I have several copies of Planet Earth, in a variety of formats, including the UK 12” Night Version. I’ve included one of those copies as the headline picture for this post. There is a lot I love about the 12” Night Version, which is probably my favorite night version. One fun fact in particular is the etching found on the run-off (near the middle) of the record. “DURANIES ROCK ON”. Unfortunately, the one copy I was able to reach and grab from my record collection is also the one that some fool decided to try and scratch out, but you can still see some of it in there. (seriously, who scratches out messages like this on a record???)
I know Duran Duran isn’t a band who lives in nostalgia. Amanda and I are happy to think back on moments that have made our lives more colorful. Planet Earth being one of the biggest. Little did I know that hearing Duran Duran on KROQ in 1981 would be so impactful. I remember Rodney Bingenheimer spinning Planet Earth for Southern California tweens and teens. He told listeners to keep an eye out for Duran Duran, because he was sure they’d be huge in a year or two. I’ll admit that even at ten years old, I was dubious and cynical. How could Rodney possibly know? What was so different about this band anyway?
That was before I heard Planet Earth, of course. Within the first chord, the hair on the back of my neck and arms stood up. Then that familiar melody kicked in, and I was sold. I loved what I was hearing. It sounded completely new, fresh, and unlike anything else I’d ever heard before. I can’t help but smile when I think about that very first listen on my old radio. The sound was crackly – gotta love the reception on those old radios – but it made my heart sing.
At the time, I kept thinking that Duran Duran was the most forward sounding music I’d ever heard. I didn’t even know what New Romantic music was – only that I really liked it. After that, I listened religiously to KROQ, just hoping they’d play the damn song again. It was many months before I heard Richard Blade play it again. By that time, I had many other bands engraved in my New Wave heart. Even so, Duran Duran’s Planet Earth was the song that I came back to over and over again. I don’t know how else to explain it, except to say I felt it was – well, mine.
Last week, Amanda asked me what I would say to my 12-year old self if I could. At the time, I was fairly speechless because it was the day we’d gotten our message from Roger Taylor. I mean, out of all the things I could have ever dreamt when I was a kid – and trust me – I did a LOT of daydreaming back then – never once did I ever imagine that I’d get a message from any member of Duran Duran. Not once. Along that same line, who would have thought I’d be blogging? Hell, who thought we’d have the internet?!?

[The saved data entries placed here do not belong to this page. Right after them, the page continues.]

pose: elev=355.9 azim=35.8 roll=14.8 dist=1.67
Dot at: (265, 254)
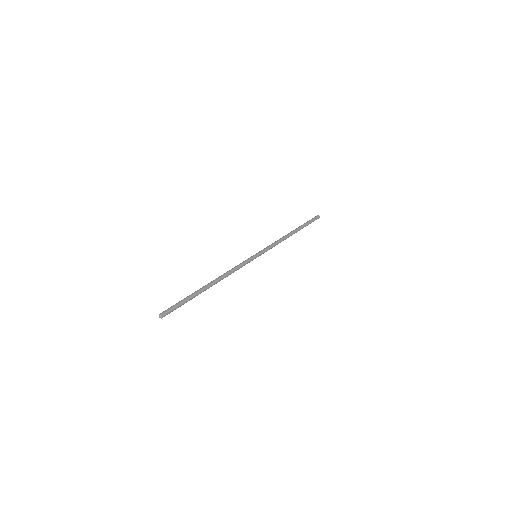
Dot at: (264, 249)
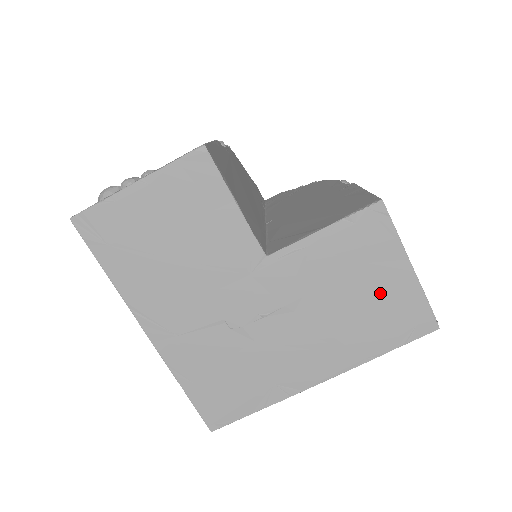
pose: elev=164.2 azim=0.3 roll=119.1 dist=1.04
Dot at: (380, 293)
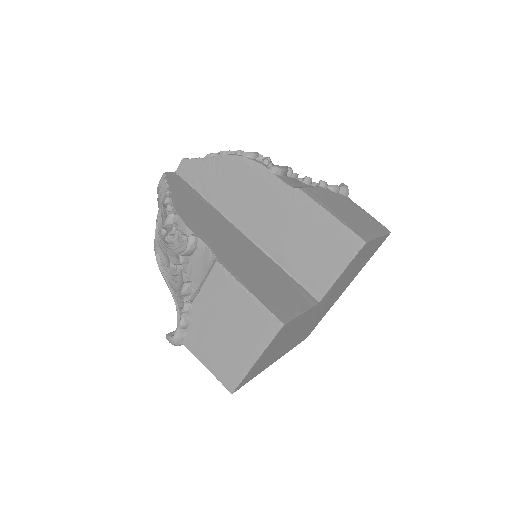
Dot at: (367, 254)
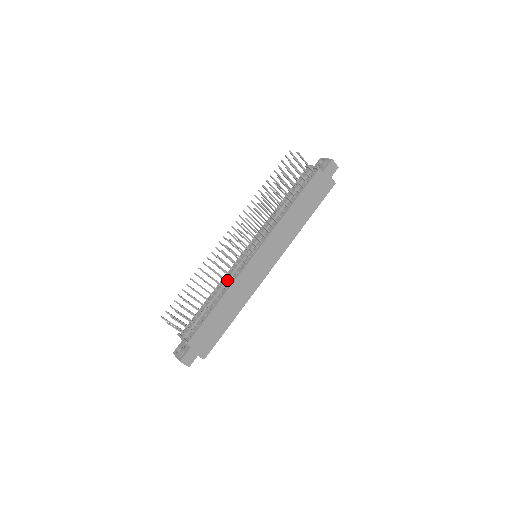
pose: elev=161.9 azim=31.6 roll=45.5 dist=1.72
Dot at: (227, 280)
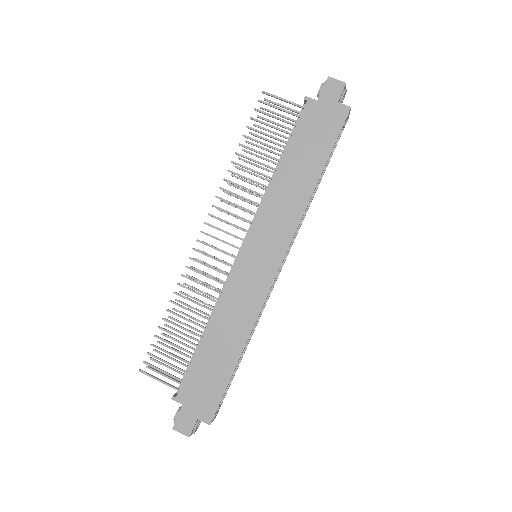
Dot at: (218, 299)
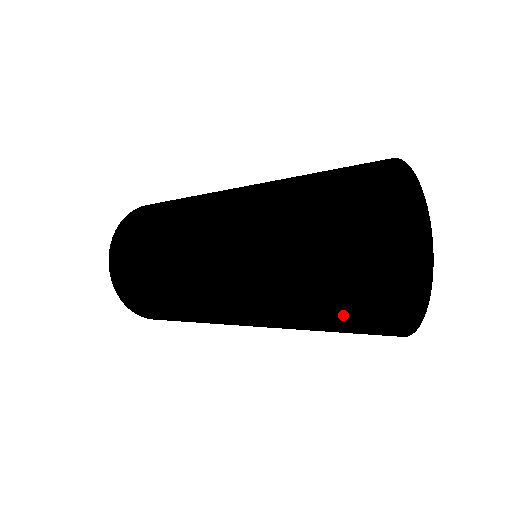
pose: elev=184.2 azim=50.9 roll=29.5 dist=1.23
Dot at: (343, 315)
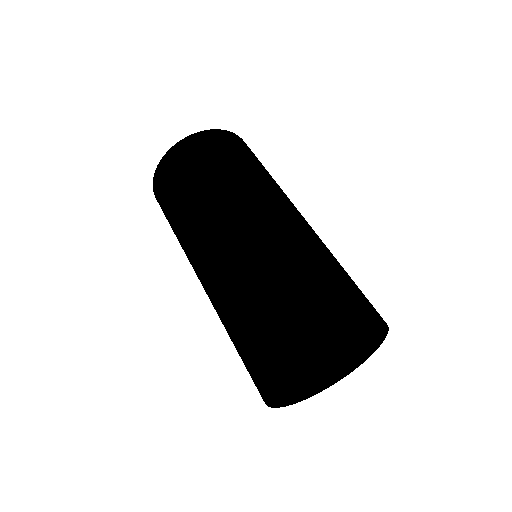
Dot at: (250, 375)
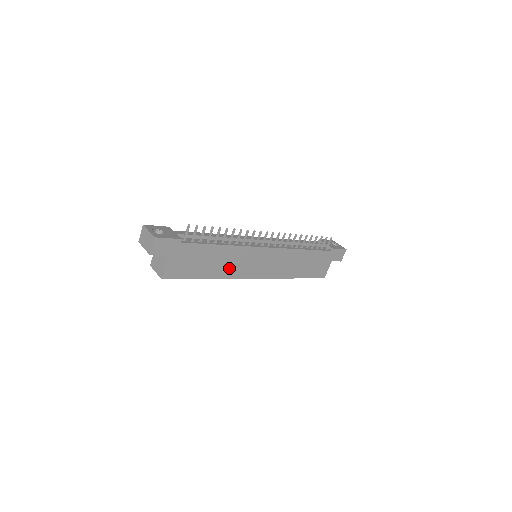
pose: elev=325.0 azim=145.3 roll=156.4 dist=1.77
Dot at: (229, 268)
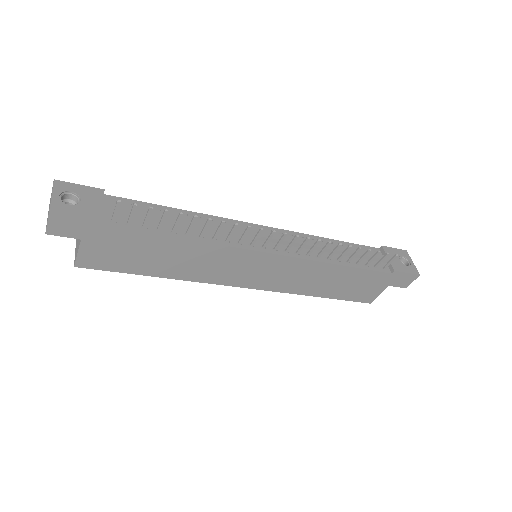
Dot at: (198, 269)
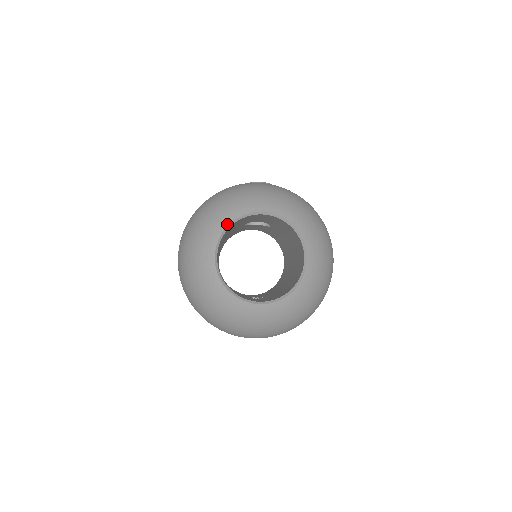
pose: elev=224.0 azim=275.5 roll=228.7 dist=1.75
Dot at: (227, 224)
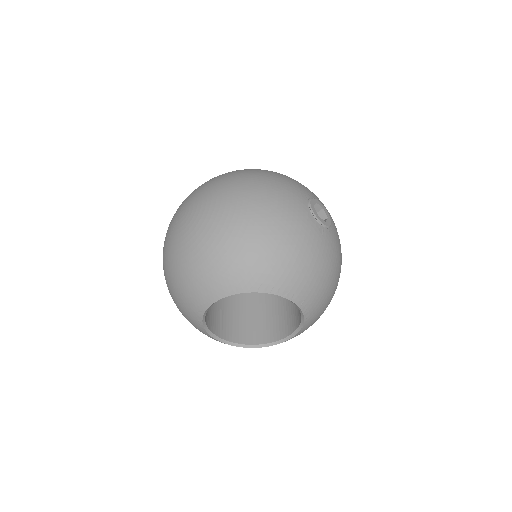
Dot at: (249, 291)
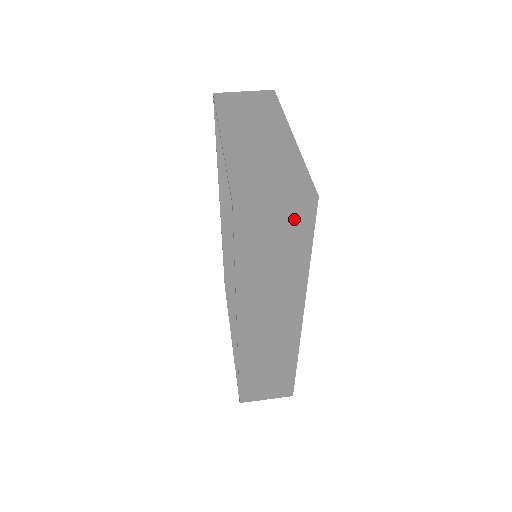
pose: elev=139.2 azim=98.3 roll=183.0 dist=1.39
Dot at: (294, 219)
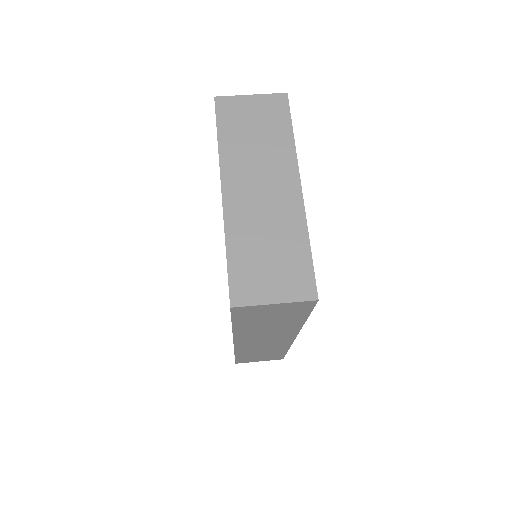
Dot at: (292, 309)
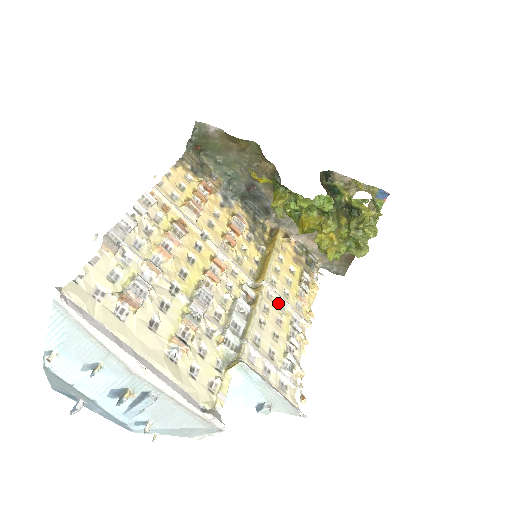
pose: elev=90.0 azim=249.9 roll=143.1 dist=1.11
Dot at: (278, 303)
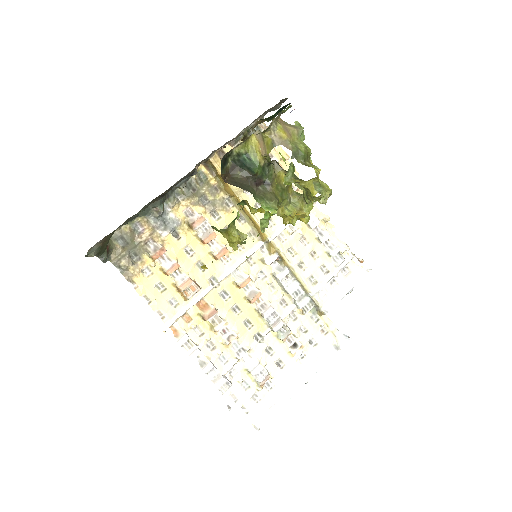
Dot at: (291, 233)
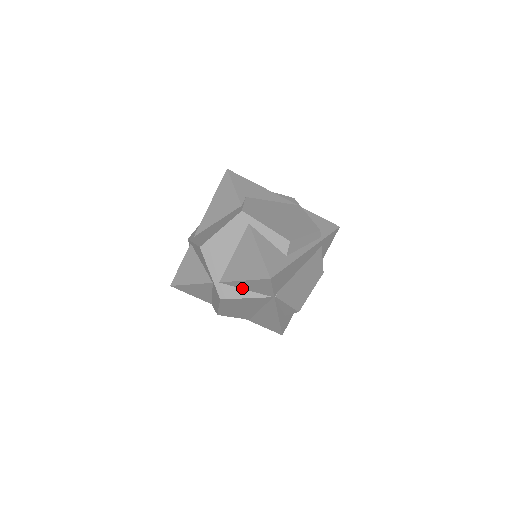
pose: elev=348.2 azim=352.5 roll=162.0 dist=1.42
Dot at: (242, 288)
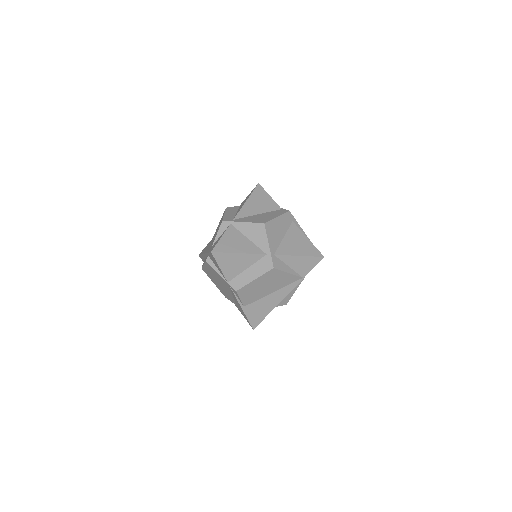
Dot at: (287, 264)
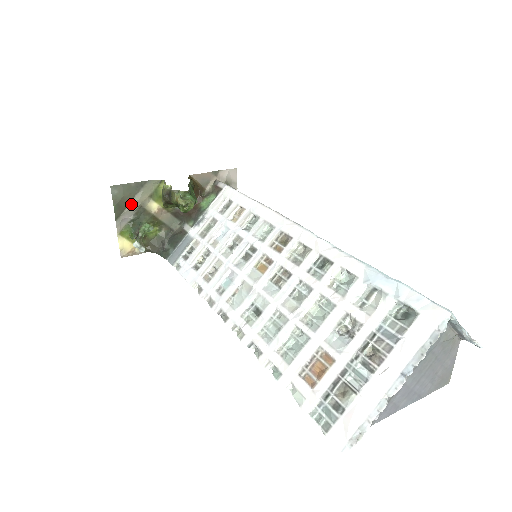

I would have never, ever dreamt I’d be this involved in a band I loved at ten. Maybe I would have told that little girl to never stop dreaming, and never believe those inner voices telling her that she’s not good enough. She is.
This day has me thinking a lot about myself back in middle school during the 80s. I keep saying it, but Duran Duran changed my entire life. I would imagine I’m not alone. It’s one thing to celebrate the year that Duran Duran first became a band – 1978. It’s another to also celebrate the year that Simon finished out the true line-up of the band we all know and love – 1980. Celebrating the very day that the music became OURS, though? Priceless. Today is that day. Forty years ago and counting. Happy Anniversary, Planet Earth.
Happy Anniversary, Duran Duran. I thank the universe for you. My heart is bursting with pride, joy, and even a little wistfulness, because on this day, I am wishing we could all be together to celebrate. We need it. We need you. Perhaps now, more than ever.